■ WHAT THIS EXERCISE ASKS ■
(1) In the column on bedtime reading below, how would you render "I enjoy reading to my sons at bedtime." in Spanish?
(2) According to the column on bedtime reading below, from whom did Uncle Andrew get the material for his magic rings?

■ EXTRACTED TEXT ■
★ ★ ★ ★ ★
Faith and Family / Sean Gallagher
Lessons can be learned during bedtime reading
I enjoy reading to my sons at bedtime. At present, I’m reading C.S. Lewis’ The Magician’s Nephew to my 7-year-old son, Raphael, and 5-year-old son, Victor.
In years past, my 10-year-old son, Michael, liked it so much that I probably read it to him two or three times. Raphael and Victor have been lapping it up.
And I’m glad because it teaches in an entertaining way some crucial lessons about faith and morality.
Early in the book, one of the seven volumes of Lewis’ The Chronicles of Narnia, a boy named Digory and his friend, Polly, have an encounter with Digory’s strange Uncle Andrew. He tricks the children into being guinea pigs in his experiments with magic rings which he has made—rings that make anyone who touches them disappear into a strange world.
Uncle Andrew tells Digory that he got the material for the rings from his godmother while she was on her deathbed. She made him promise to destroy the material after she died.
“That promise I did not keep,” Andrew told Digory, at which he responded, “Well then, it was jolly well rotten of you.”
Uncle Andrew’s reply is a classic line from the book. “ ‘Rotten?’ said Uncle Andrew with a puzzled look. ‘Oh, I see. You mean that little boys ought to keep their promises. Very true: most right and proper, I’m sure, and I’m very glad you have been taught to do it.
★ ★ ★ ★ ★
■ EXTRACTED DATA ■
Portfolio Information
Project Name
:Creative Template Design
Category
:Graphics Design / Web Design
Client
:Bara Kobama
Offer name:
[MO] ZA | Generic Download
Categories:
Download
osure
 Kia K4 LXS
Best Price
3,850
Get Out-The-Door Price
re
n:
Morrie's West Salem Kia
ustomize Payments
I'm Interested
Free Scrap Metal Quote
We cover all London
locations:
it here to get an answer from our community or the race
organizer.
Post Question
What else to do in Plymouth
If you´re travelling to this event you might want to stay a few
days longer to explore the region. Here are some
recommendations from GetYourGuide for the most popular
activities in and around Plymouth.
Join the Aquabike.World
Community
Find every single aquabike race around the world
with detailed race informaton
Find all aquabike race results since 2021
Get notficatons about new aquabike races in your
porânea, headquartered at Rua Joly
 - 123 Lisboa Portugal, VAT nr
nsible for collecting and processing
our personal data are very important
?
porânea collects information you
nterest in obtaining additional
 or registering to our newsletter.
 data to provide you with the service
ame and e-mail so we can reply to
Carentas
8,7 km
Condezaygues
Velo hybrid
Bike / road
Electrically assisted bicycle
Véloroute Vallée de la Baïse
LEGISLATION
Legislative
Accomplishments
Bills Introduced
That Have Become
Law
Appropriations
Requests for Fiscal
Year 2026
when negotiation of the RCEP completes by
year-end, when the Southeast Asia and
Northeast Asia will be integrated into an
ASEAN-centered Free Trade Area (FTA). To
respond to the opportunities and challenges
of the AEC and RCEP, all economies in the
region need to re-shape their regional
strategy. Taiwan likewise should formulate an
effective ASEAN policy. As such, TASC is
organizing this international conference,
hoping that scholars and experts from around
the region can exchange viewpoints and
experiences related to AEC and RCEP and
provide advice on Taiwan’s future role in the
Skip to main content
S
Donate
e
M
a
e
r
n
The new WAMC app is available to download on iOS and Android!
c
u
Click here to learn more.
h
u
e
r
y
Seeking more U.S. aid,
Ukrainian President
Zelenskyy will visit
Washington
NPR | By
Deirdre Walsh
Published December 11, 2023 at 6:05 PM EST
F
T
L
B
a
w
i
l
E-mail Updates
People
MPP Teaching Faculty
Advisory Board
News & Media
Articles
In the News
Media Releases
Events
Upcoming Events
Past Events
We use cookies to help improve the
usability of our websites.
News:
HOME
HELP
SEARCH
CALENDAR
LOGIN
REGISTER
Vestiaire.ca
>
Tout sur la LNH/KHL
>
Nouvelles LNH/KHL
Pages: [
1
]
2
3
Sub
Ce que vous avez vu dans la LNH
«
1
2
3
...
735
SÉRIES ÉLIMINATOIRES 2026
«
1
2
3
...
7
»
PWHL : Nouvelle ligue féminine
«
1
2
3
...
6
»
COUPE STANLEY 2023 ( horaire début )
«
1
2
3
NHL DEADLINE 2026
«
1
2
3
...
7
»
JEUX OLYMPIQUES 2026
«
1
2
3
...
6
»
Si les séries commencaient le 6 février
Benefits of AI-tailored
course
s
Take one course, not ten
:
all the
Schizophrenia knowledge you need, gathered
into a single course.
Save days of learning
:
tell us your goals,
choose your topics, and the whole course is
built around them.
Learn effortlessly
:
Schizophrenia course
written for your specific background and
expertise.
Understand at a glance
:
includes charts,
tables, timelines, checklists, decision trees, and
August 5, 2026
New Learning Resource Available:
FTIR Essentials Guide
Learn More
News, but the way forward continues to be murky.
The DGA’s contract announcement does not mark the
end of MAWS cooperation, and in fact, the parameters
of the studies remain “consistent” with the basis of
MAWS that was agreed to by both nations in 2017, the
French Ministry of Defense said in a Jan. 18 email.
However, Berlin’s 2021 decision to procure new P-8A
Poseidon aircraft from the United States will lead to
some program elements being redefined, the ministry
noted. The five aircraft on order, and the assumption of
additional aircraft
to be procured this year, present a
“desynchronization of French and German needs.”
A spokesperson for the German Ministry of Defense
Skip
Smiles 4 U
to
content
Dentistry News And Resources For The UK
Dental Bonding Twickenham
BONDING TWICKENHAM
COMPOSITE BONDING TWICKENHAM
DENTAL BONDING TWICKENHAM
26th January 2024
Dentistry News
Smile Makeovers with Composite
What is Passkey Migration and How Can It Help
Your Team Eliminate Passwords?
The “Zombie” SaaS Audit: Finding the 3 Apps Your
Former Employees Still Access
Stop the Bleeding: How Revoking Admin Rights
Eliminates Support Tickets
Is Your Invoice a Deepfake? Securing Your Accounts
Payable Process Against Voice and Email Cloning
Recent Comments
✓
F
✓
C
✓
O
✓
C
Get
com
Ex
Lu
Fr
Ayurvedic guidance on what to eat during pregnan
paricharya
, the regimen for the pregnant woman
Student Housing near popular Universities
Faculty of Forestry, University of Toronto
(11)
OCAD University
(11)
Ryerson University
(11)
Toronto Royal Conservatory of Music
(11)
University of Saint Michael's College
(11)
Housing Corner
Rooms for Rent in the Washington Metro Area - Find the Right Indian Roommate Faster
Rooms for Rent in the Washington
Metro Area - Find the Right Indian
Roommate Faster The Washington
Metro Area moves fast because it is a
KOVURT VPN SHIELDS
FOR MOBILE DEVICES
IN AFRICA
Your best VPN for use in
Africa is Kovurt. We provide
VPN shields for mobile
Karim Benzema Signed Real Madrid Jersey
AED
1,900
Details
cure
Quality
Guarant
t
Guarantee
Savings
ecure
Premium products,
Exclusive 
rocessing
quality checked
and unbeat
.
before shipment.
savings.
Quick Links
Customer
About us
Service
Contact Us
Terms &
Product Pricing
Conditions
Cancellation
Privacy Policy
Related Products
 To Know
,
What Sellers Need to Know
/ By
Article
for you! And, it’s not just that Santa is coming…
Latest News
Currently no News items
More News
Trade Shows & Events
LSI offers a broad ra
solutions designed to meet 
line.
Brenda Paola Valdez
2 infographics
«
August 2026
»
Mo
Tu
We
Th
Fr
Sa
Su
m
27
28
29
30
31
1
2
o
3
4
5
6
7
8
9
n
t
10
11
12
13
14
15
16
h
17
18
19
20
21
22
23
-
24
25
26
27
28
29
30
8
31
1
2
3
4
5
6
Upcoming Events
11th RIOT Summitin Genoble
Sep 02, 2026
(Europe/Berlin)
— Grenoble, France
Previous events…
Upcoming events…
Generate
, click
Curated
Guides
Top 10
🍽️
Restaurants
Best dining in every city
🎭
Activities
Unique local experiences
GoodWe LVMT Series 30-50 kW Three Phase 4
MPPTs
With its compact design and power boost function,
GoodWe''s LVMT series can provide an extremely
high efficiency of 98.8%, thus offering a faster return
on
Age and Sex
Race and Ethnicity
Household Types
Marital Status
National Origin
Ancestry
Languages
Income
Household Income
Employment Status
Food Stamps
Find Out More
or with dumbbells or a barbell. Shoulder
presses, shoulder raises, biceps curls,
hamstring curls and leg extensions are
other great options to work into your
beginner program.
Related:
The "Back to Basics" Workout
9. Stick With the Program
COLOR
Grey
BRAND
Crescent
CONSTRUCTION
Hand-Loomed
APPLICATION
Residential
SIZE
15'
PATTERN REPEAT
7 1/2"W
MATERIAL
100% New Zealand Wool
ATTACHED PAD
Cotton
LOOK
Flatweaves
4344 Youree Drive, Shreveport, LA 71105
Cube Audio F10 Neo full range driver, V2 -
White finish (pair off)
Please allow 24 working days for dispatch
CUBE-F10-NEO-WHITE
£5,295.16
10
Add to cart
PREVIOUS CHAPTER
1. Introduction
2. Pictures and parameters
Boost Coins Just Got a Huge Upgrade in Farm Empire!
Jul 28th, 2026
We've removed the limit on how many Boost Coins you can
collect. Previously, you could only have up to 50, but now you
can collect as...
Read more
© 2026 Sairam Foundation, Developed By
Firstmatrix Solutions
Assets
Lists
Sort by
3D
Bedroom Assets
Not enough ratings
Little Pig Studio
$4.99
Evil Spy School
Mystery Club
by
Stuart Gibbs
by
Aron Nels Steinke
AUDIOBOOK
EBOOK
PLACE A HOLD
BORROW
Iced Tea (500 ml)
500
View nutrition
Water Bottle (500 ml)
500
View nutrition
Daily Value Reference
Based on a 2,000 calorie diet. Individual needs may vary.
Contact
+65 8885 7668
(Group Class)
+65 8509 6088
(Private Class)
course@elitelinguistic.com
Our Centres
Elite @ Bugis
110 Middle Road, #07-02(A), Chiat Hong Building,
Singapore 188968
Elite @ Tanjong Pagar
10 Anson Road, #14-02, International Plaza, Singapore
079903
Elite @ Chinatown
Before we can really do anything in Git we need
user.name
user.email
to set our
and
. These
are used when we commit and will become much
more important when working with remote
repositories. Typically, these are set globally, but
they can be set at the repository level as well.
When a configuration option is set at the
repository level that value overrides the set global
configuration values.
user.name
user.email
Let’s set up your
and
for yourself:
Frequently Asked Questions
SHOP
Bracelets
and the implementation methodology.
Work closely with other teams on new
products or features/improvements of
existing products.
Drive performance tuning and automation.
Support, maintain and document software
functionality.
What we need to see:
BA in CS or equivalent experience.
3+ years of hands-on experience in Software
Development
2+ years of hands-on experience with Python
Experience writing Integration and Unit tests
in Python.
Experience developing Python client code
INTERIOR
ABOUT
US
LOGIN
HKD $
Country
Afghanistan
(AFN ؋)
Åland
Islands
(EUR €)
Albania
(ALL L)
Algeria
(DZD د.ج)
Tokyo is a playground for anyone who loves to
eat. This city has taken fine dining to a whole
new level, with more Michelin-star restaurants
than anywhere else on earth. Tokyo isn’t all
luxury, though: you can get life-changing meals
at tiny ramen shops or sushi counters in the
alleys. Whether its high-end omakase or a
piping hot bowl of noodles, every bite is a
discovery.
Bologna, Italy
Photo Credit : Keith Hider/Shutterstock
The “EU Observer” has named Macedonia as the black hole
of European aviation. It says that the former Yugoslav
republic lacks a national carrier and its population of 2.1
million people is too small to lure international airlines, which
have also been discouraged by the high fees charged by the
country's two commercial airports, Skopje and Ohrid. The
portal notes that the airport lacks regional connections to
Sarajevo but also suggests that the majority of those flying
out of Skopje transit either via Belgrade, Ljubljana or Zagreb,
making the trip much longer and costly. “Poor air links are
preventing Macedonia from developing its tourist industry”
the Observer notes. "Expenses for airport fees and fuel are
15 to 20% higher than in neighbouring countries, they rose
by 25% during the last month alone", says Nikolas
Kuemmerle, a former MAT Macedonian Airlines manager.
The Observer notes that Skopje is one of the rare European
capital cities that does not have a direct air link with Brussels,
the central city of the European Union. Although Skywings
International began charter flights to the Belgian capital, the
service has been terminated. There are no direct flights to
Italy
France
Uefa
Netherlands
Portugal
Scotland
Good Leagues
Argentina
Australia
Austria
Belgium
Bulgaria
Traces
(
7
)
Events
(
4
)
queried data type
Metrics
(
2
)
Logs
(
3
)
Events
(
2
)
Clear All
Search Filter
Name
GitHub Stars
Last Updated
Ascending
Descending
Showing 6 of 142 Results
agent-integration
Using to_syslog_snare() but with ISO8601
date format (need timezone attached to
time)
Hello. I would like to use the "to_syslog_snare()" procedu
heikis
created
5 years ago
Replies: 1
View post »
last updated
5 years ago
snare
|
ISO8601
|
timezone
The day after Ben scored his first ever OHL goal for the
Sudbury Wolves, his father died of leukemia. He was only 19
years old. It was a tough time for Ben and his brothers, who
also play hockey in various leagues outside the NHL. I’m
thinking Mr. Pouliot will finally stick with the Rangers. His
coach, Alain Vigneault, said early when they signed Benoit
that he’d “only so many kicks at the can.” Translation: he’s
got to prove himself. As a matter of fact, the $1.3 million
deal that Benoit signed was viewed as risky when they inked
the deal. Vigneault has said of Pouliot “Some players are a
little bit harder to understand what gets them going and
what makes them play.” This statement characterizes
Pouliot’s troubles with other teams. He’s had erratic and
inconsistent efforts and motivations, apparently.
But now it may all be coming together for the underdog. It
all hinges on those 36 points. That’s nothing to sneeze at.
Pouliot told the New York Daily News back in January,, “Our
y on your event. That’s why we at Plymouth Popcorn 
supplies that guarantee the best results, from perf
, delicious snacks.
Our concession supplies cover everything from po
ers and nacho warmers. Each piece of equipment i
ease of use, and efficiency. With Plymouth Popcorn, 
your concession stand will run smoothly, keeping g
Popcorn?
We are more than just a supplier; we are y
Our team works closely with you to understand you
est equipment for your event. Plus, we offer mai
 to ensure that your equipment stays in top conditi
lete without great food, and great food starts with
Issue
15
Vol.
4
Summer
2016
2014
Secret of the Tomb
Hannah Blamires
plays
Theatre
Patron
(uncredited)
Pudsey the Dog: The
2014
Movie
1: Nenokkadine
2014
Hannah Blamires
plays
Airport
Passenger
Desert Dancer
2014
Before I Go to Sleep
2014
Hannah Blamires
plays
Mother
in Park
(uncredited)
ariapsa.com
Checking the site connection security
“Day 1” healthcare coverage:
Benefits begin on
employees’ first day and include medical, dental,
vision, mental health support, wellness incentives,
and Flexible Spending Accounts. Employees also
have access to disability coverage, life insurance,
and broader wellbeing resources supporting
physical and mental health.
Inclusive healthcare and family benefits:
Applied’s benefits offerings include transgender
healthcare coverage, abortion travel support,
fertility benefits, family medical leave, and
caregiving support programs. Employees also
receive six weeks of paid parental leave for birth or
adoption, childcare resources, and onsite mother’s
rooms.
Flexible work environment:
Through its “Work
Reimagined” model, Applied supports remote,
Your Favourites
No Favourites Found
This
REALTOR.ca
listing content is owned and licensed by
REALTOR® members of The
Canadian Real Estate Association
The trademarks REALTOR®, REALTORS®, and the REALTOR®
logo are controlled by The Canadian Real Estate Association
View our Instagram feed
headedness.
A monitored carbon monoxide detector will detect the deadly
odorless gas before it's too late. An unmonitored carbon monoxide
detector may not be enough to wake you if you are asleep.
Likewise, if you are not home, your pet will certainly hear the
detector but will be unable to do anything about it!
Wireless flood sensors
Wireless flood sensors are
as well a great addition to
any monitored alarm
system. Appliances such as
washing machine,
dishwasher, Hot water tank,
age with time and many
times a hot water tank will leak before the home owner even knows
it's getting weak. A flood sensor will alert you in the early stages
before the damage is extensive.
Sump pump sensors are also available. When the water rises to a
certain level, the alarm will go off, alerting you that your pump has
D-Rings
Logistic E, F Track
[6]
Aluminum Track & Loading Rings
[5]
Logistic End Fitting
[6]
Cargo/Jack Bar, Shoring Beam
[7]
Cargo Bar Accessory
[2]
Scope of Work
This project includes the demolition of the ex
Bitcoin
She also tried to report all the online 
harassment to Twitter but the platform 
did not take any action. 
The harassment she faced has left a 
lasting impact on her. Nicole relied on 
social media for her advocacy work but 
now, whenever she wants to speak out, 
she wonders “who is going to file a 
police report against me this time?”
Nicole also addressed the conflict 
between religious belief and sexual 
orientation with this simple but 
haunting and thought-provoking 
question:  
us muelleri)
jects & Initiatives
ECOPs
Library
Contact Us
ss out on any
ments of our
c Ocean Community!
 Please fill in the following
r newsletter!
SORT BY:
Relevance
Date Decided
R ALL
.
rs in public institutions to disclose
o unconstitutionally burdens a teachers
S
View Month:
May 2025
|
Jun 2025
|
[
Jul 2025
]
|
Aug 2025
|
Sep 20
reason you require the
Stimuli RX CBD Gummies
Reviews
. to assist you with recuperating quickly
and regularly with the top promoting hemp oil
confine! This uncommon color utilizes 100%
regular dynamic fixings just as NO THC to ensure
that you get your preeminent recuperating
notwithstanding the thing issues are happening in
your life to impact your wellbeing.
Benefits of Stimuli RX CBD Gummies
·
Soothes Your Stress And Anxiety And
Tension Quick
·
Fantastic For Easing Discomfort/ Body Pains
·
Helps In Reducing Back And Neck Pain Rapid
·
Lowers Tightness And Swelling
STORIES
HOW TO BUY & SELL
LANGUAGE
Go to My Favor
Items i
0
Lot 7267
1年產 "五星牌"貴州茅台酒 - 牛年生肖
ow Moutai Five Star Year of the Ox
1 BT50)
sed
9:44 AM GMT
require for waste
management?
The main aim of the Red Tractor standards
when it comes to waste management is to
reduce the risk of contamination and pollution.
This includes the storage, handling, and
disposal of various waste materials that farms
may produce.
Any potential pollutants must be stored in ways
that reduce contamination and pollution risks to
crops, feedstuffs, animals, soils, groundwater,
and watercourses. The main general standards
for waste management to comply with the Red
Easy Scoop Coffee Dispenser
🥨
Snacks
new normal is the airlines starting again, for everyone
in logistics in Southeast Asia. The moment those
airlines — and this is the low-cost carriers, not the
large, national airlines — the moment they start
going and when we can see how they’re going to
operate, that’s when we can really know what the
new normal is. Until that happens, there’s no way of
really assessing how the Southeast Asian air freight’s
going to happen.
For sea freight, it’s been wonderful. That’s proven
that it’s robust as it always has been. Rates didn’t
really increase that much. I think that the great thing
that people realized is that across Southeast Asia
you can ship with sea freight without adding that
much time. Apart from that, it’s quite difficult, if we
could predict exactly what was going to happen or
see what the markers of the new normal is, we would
★ ★ ★ ★ ★
■ RESPONSES PER TASK ■
(1) Disfruto leyéndoles a mis hijos a la hora de dormir.

(2) From his godmother, while she was on her deathbed.